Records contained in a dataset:
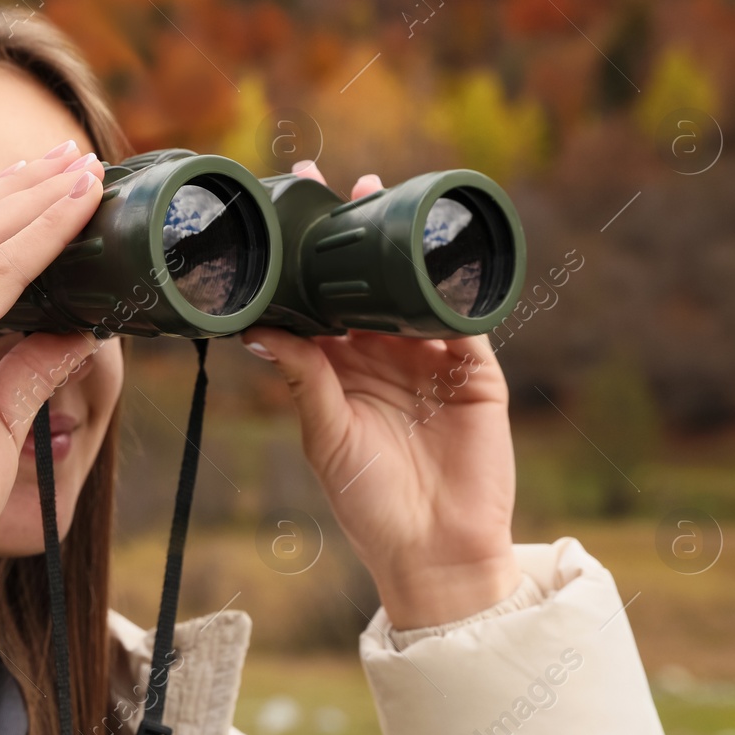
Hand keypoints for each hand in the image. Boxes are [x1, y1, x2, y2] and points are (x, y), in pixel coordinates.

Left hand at [241, 164, 520, 629]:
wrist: (435, 553)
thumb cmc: (369, 504)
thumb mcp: (326, 434)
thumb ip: (302, 378)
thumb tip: (258, 327)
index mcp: (340, 371)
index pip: (322, 302)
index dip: (309, 259)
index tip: (289, 210)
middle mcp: (385, 357)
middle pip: (369, 282)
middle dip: (356, 234)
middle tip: (338, 181)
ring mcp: (433, 360)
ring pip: (416, 290)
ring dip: (404, 247)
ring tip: (382, 200)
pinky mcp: (476, 372)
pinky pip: (465, 318)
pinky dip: (453, 288)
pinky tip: (438, 253)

§ Work instruction: No pictures should appear in the copy, which holds exactly the lines from the first line of the data through the line with "thumb tip: (258, 327)" and nothing else.

§ Solution for this task:
Hand keypoints for each hand in the image. Boxes are [x1, y1, x2, y2] and points are (x, y), in pixel coordinates.

Left hand at [241, 164, 520, 629]:
wrist: (435, 553)
thumb cmc: (369, 504)
thumb mcp: (326, 434)
thumb ip: (302, 378)
thumb tip: (258, 327)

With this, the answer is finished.